Faut-il dès lors envisager l’interdiction de ces pratiques qui parfois ne disent pas leur nom dans la bouche des religieux comme de certains psychiatres ? Le mouvement LGBT français n’a pas encore formulé une réponse claire et précise. «Si Malte a légiféré, pourquoi la France ne le ferait-elle pas ? Ces "thérapies" vont à l’encontre des droits humains des personnes LGBT», soulève la porte-parole de l’Inter-LGBT Clémence Zamora-Cruz, contactée par Libération. Néanmoins, pour Virginie Combe, vice-présidente de SOS homophobie, il n’est pas nécessaire de porter ouvertement une telle revendication. «Le risque, c’est qu’on reconnaisse la légitimité de ces "thérapies", justifie la militante associative. Or, en général, ce sont des mouvements à la limite du sectaire qui les proposent. Notre priorité c’est plutôt de rappeler que l’homosexualité n’est pas une pathologie et qu’en cas d’un commentaire déplacé d’un professionnel de santé, il faut saisir l’Ordre des médecins.»

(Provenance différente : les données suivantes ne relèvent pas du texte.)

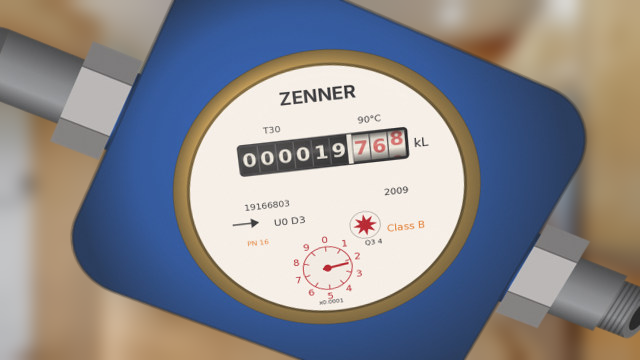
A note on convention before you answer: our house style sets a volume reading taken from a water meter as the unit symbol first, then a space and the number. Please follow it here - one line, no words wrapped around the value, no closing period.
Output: kL 19.7682
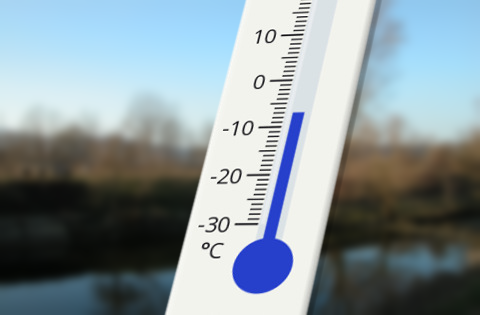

Depuis début janvier, une pétition sur la plateforme Change.org, signée par plus de 26 000 personnes, demande que le gouvernement agisse en conséquence. Motivé par le précédent maltais, l’auteur de la pétition, Aurélien Heiligenstein, sollicité par Libération, pointe l’urgence de la situation. «Il faut établir une loi qui stipule explicitement l’interdiction pure et simple de ces thérapies en France et apporte une réponse pénale aux "thérapeutes" qui les pratiquent», plaide le jeune homme qui se présente comme un adhérent d’Amnesty International à Mulhouse. Même son de cloche du côté d’Adhéos qui compte poser le sujet sur la table de la prochaine réunion de la Fédération LGBT en février. «En Europe, c’est une revendication récente, défend ainsi Frédéric Hay. Malte a ouvert la voie. Petit à petit, le mouvement LGBT prend conscience de la nécessité d’une telle évolution législative puisque des vies humaines sont en jeu. Le sujet-même nous oblige à agir.»